■ The problem:
Switch every "scientific name" in the rows below to "binomial name", and reproduce the rows with everything else unchanged.

■ Records to use:
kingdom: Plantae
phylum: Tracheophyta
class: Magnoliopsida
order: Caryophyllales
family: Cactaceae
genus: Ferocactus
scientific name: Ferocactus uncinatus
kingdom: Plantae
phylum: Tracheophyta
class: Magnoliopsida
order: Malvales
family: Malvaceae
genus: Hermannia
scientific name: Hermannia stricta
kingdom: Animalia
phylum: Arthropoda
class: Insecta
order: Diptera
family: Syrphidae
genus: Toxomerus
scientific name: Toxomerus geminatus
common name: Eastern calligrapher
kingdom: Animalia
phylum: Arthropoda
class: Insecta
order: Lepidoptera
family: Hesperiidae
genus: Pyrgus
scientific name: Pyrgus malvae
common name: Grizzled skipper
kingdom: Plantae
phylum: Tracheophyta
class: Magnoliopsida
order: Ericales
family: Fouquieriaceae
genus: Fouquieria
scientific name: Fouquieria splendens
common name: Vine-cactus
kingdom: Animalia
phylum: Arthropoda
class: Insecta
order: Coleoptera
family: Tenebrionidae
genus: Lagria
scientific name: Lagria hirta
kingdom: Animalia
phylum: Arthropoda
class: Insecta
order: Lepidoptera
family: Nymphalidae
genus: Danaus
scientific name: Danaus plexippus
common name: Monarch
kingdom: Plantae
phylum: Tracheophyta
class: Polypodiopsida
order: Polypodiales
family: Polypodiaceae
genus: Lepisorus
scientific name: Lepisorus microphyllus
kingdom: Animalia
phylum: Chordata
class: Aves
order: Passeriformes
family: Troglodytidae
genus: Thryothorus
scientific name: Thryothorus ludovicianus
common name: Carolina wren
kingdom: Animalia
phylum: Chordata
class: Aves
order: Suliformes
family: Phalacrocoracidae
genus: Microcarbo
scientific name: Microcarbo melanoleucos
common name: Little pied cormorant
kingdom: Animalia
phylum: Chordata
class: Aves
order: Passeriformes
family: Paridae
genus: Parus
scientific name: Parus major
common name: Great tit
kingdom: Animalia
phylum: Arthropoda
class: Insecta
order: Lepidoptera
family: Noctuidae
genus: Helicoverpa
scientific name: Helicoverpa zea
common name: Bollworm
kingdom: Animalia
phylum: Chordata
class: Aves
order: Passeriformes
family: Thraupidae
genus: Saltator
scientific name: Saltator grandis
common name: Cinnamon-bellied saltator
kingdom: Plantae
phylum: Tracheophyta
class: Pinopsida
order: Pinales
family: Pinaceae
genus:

■ Complete response:
kingdom: Plantae
phylum: Tracheophyta
class: Magnoliopsida
order: Caryophyllales
family: Cactaceae
genus: Ferocactus
binomial name: Ferocactus uncinatus
kingdom: Plantae
phylum: Tracheophyta
class: Magnoliopsida
order: Malvales
family: Malvaceae
genus: Hermannia
binomial name: Hermannia stricta
kingdom: Animalia
phylum: Arthropoda
class: Insecta
order: Diptera
family: Syrphidae
genus: Toxomerus
binomial name: Toxomerus geminatus
common name: Eastern calligrapher
kingdom: Animalia
phylum: Arthropoda
class: Insecta
order: Lepidoptera
family: Hesperiidae
genus: Pyrgus
binomial name: Pyrgus malvae
common name: Grizzled skipper
kingdom: Plantae
phylum: Tracheophyta
class: Magnoliopsida
order: Ericales
family: Fouquieriaceae
genus: Fouquieria
binomial name: Fouquieria splendens
common name: Vine-cactus
kingdom: Animalia
phylum: Arthropoda
class: Insecta
order: Coleoptera
family: Tenebrionidae
genus: Lagria
binomial name: Lagria hirta
kingdom: Animalia
phylum: Arthropoda
class: Insecta
order: Lepidoptera
family: Nymphalidae
genus: Danaus
binomial name: Danaus plexippus
common name: Monarch
kingdom: Plantae
phylum: Tracheophyta
class: Polypodiopsida
order: Polypodiales
family: Polypodiaceae
genus: Lepisorus
binomial name: Lepisorus microphyllus
kingdom: Animalia
phylum: Chordata
class: Aves
order: Passeriformes
family: Troglodytidae
genus: Thryothorus
binomial name: Thryothorus ludovicianus
common name: Carolina wren
kingdom: Animalia
phylum: Chordata
class: Aves
order: Suliformes
family: Phalacrocoracidae
genus: Microcarbo
binomial name: Microcarbo melanoleucos
common name: Little pied cormorant
kingdom: Animalia
phylum: Chordata
class: Aves
order: Passeriformes
family: Paridae
genus: Parus
binomial name: Parus major
common name: Great tit
kingdom: Animalia
phylum: Arthropoda
class: Insecta
order: Lepidoptera
family: Noctuidae
genus: Helicoverpa
binomial name: Helicoverpa zea
common name: Bollworm
kingdom: Animalia
phylum: Chordata
class: Aves
order: Passeriformes
family: Thraupidae
genus: Saltator
binomial name: Saltator grandis
common name: Cinnamon-bellied saltator
kingdom: Plantae
phylum: Tracheophyta
class: Pinopsida
order: Pinales
family: Pinaceae
genus:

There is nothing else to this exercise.